Park’s indelible appetite for analog fun is in full flower for this, his first Wallace & Gromit feature film since 2005’s The Curse of the Were-Rabbit. In fact, this movie is a direct sequel to The Wrong Trousers, the Oscar-winning 1990 W&G short that first introduced the rubber-limbed inventor Wallace (now voiced by Ben Whitehead, stepping in for the late Peter Sallis) and his wise, long-suffering, silent pup, Gromit.
This time, an evil penguin named Feathers McGraw (stay with me here) — the same guy Wallace and Gromit inadvertently exposed as a mastermind diamond thief back in 1990 — is on the loose. Vowing revenge, Feathers has re-programmed Wallace’s latest creation — a benign garden gnome robot — to make it a flame-throwing mechanical maniac.
On one level, I suppose, Vengeance Most Fowl could be seen as Park’s response to the dominance of digital creations over handmade art. But trying to apply higher meaning to any Wallace & Gromit outing seems somehow wrong. Just have fun with it. Park certainly is.
Better Man
⭐️ ⭐️ ⭐️
Rating: R
Run Time: 2 hours 14 minutes
Stars: Robbie Williams, Jonno Davies
Writers: Simon Gleeson, Oliver Cole, Michael Gracey
Director: Michael Gracey
Reviewed at the Toronto International Film Festival
I’d have paid good money to be a fly on the wall when the producers of this big-screen biography of British superstar Robbie Williams decided the singer/songwriter would be played not by an actor, but by a CGI-created chimpanzee (Williams provides the chimp’s voice, Jonno Davies did the motion capture acting to make a monkey out of him).
It’s an outrageous gamble, and although I spent the first half of the movie resisting the notion of a talking chimp climbing from the mean streets to TV’s Top of the Pops, I finally had to surrender: The dumb idea works surprisingly well. Even those unfamiliar with Williams’s music will have a good time swinging along with his simian self.
Babygirl
⭐️ ⭐️
Rating: R
Run Time: 1 hour 54 minutes
Stars: Nicole Kidman, Antonio Banderas, Harris Dickinson
Writer/Director: Haline Reijn
Reviewed at the Toronto International Film Festival
Critics at last September’s Toronto International Film festival raved about Nicole Kidman’s brave performance in her sexiest movie since Eyes Wide Shut — but not so much about writer/director Haline Reijn’s by-the-numbers tale of a messy collision at the intersection of Lust and Love.

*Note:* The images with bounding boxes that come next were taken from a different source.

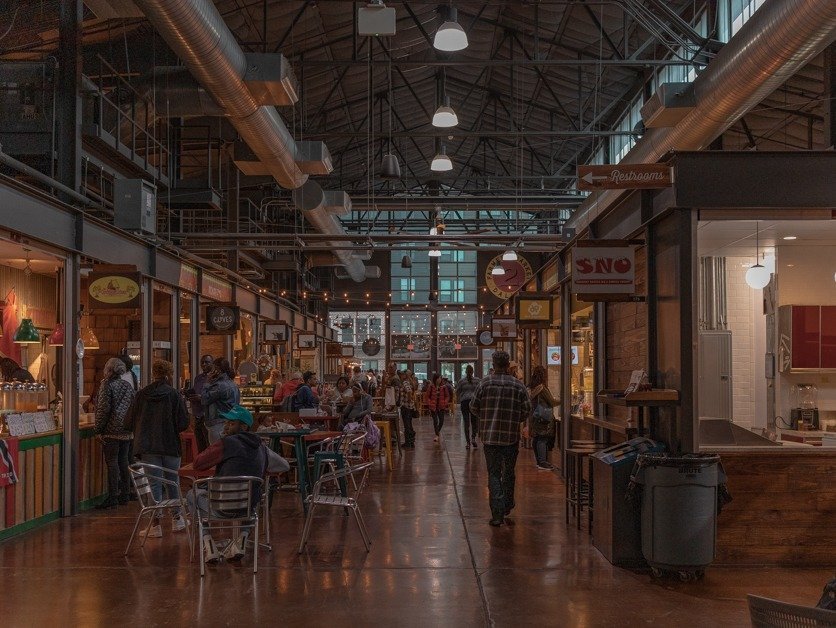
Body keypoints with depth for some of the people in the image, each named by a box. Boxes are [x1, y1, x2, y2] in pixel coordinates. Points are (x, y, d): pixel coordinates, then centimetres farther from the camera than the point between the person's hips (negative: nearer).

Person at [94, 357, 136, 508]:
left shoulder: (107, 385, -9)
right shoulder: (128, 386, 11)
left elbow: (103, 408, -13)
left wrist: (98, 428, -6)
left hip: (111, 430, -7)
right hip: (126, 431, 7)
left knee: (112, 462, -5)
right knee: (123, 462, 12)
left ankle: (112, 497, -6)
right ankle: (125, 494, 16)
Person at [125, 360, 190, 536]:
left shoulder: (141, 395, -1)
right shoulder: (173, 394, -6)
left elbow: (129, 423, 2)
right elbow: (183, 423, -10)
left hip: (147, 447, 1)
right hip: (170, 446, -1)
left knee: (154, 484, 4)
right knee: (172, 482, 15)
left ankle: (156, 524, 1)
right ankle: (177, 519, 26)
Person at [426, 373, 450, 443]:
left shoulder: (444, 387, 0)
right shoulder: (431, 387, -5)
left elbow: (447, 396, 8)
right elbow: (427, 396, 0)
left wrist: (445, 403, -5)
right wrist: (429, 404, -9)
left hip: (441, 406, 2)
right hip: (433, 406, -2)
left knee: (441, 421, 2)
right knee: (435, 421, -5)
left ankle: (438, 431, 31)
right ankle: (437, 435, 5)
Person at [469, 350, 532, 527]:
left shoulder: (485, 383, -5)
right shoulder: (518, 385, -3)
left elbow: (473, 407, -2)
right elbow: (527, 410, -2)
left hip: (490, 435, -1)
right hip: (511, 436, 1)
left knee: (494, 474, 3)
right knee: (509, 472, 19)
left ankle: (497, 513, -6)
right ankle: (507, 506, 32)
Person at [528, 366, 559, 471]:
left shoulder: (530, 388, 8)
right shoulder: (542, 388, -16)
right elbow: (552, 402, -9)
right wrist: (562, 401, 7)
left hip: (533, 417, 8)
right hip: (543, 418, -8)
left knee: (536, 439, 13)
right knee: (543, 439, -6)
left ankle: (539, 461, 21)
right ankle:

Kidman stars as a Manhattan CEO who, as wife of a dashing theater director (Antonio Banderas), is half of New York’s most glamorous power couple. But uh-oh: She’s having a romantic fling with a 20-something intern at her company (Triangle of Sadness’s Harris Dickinson). Filmmaker Reijn (Bodies Bodies Bodies) doesn’t flinch from the trauma of shattered trust, but she’s also clearly having a good time dwelling on the allure of forbidden fruit.
Critically, she never fully answers the question on the mind of every woman I’ve met who’s seen the film: What is wrong with a woman who steps out with a callow college boy when she’s got an adoring version of Antonio Banderas waiting at home?